То же предубеждение Зиновия в отношении излишнего значения диалога и произносимых актерами слов мешало ему правильно понять замечание Глопшица о необходимости доводить каждую сцену до тысячеградусного накала температуры, в результате которого следует взрыв. Зиновий думал, что если, к примеру, его герой дает какую-нибудь уничижительную или саркастическую характеристику нежно любимому существу, то это и есть взрыв. Мы с Глопшицем сумели убедить Зиновия, что театр — это в конце концов зрелище и недаром он подчиняется управлению зрелищных предприятий, а не Союзу писателей, так что простая пощечина или ружье, которое и висит, и громко стреляет, куда действеннее всяких там словечек вроде «гомо фабер», «ницшеанец» или даже «агент». В то же время я при малейшей возможности, используя весь свой авторитет, удерживал Глопшица от проявления его мнимой индивидуальности, ибо уже давно заметил, что, как только режиссер вырвет постановку, он только этим проявлением и занимается, хотя раньше, когда выклянчивал у нас эту постановку, обещал и плану помочь, и репертуар выровнять, и отразить, и выявить, и понять идею. Глопшицу когда-то удалось поставить в самодеятельном коллективе довольно милую вещицу, где он почти весь диалог заменил пантомимой (диалог, говорят, там был вообще бросовый); герои в этом спектакле все время перебрасывались какими-то невидимыми предметами, и Глопшиц даже сумел прославиться в Москве этой вещицей, так что естественным было его желание во всех последующих пьесах заставлять героев перебрасываться невидимыми предметами и заменять диалог пантомимой — чего я ему, совместно с худсоветом, совершенно не позволил. Правда, он, как всякий режиссер, одержимый своей индивидуальностью, пытался эту идею протащить другими способами — так, чтобы, например, диалог остался, но был почти не слышен за действием. К примеру, во второй сцене первого акта герои во время идейного спора вдруг начинали у него возиться на ковре, короче говоря, заниматься не идейной, а французской борьбой, от чего реплики вырывались у них сквозь пыхтение, совершенно искаженные, и расслышать было ничего нельзя.

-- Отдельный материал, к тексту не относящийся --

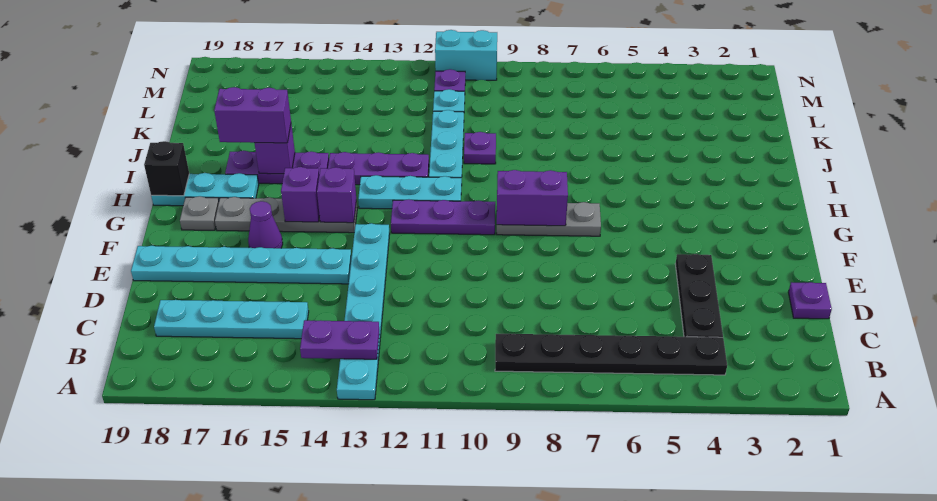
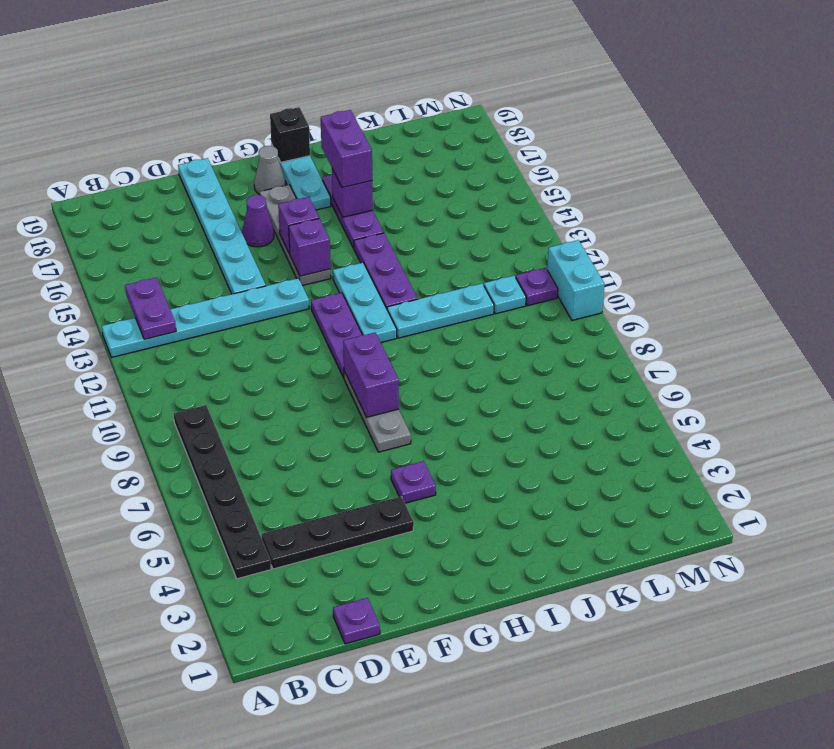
black 1x3 plate [675,254,723,337] -> black 1x4 plate [262,496,414,569]
cyan 1x4 plate [154,300,309,339] -> none
grey 1x1 plate [180,196,219,230] -> grey 1x1 cone [254,146,285,195]
purple 1x1 plate [464,132,496,164] -> purple 1x1 plate moved to [391,461,436,503]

Все это, впрочем, происходило уже в пору приемочных тягот и переделок, а пока шли репетиции, у Глопшица с Зиновием отношения оставались довольно мирными, хотя уже тогда в Глопшице наметилась некоторая уклончивость. Он по-прежнему готов был посидеть с Зиновием в ресторане Дома актера или Дома журналиста, но ни за что не хотел, чтобы Зиновий присутствовал на репетициях, и, чтобы избежать этого, обращался ко всяким уловкам. Я-то хорошо знаю эту черту режиссеров и даже могу по-человечески объяснить существующую здесь причинно-следственную связь. Однако бедному Зиновию это казалось и странным и обидным. Надо сказать, что во время сидения в Доме актера и Доме журналиста Глопшиц проявлял себя как настоящий знаток современной ресторанной кухни и буфета, а Зиновий, непривычный к долгому приему пищи, начинал нервничать. Было при этом со стороны Зиновия несколько попыток обсудить с Глопшицем содержание его пьесы, но эти попытки ни к чему не привели. Глопшиц сказал Зиновию, что он ничего разъяснять не должен, потому что все, что он мог, Зиновий уже объяснил в своей пьесе. Зиновий очень беспокоился, что Глопшиц совсем не понял то, что он, Зиновий, хотел в этой пьесе сказать. С другой стороны, Глопшиц часто говорил Зиновию, что пьеса еще сырая, по существу, она еще даже не написана и что надо еще все написать, прописать, завязать, а так пока — одни разговоры.